AD is associated with neuronal loss and progressive synaptic dysfunction, accompanied by the deposition of amyloid-β (Aβ) peptide, a cleavage product of the amyloid-β protein precursor (AβPP), and abnormal forms of tau protein, markers that have been used as diagnostic criteria for the disease [9, 10]. These constitute the hallmarks of AD, but whether they are causes of AD or consequences is unknown. We suggest that these are indicators of an infectious etiology. In the case of AD, it is often not realized that microbes can cause chronic as well as acute diseases; that some microbes can remain latent in the body with the potential for reactivation, the effects of which might occur years after initial infection; and that people can be infected but not necessarily affected, such that ‘controls’, even if infected, are asymptomatic [2].

Regarding HSV1, about 100 publications by many groups indicate directly or indirectly that this virus is a major factor in the disease....The only opposing reports, two not detecting HSV1 DNA in elderly brains and another not finding an HSV1–APOE association, were published over a decade ago [76–78]. However, despite all the supportive evidence, the topic is often dismissed as ‘controversial’. One recalls the widespread opposition initially to data showing that viruses cause some types of cancer, and that a bacterium causes stomach ulcers.

In summary, we propose that infectious agents, including HSV1, Chlamydia pneumonia, and spirochetes, reach the CNS and remain there in latent form. These agents can undergo reactivation in the brain during aging, as the immune system declines, and during different types of stress (which similarly reactivate HSV1 in the periphery). The consequent neuronal damage— caused by direct viral action and by virus-induced inflammation— occurs recurrently, leading to (or acting as a cofactor for) progressive synaptic dysfunction, neuronal loss, and ultimately AD.

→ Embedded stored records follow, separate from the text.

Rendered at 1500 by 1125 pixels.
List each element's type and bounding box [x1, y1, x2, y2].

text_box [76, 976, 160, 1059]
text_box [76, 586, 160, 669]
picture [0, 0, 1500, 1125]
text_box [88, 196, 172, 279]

AD causes great emotional and physical harm to sufferers and their carers, as well as having enormously damaging economic consequences. Given the failure of the 413 trials of other types of therapy for AD carried out in the period 2002–2012 [79], antiviral/antimicrobial treatment of AD patients, notably those who are APOE ɛ 4 carriers, could rectify the ‘no drug works’ impasse. We propose that further research on the role of infectious agents in AD causation, including prospective trials of antimicrobial therapy, is now justified.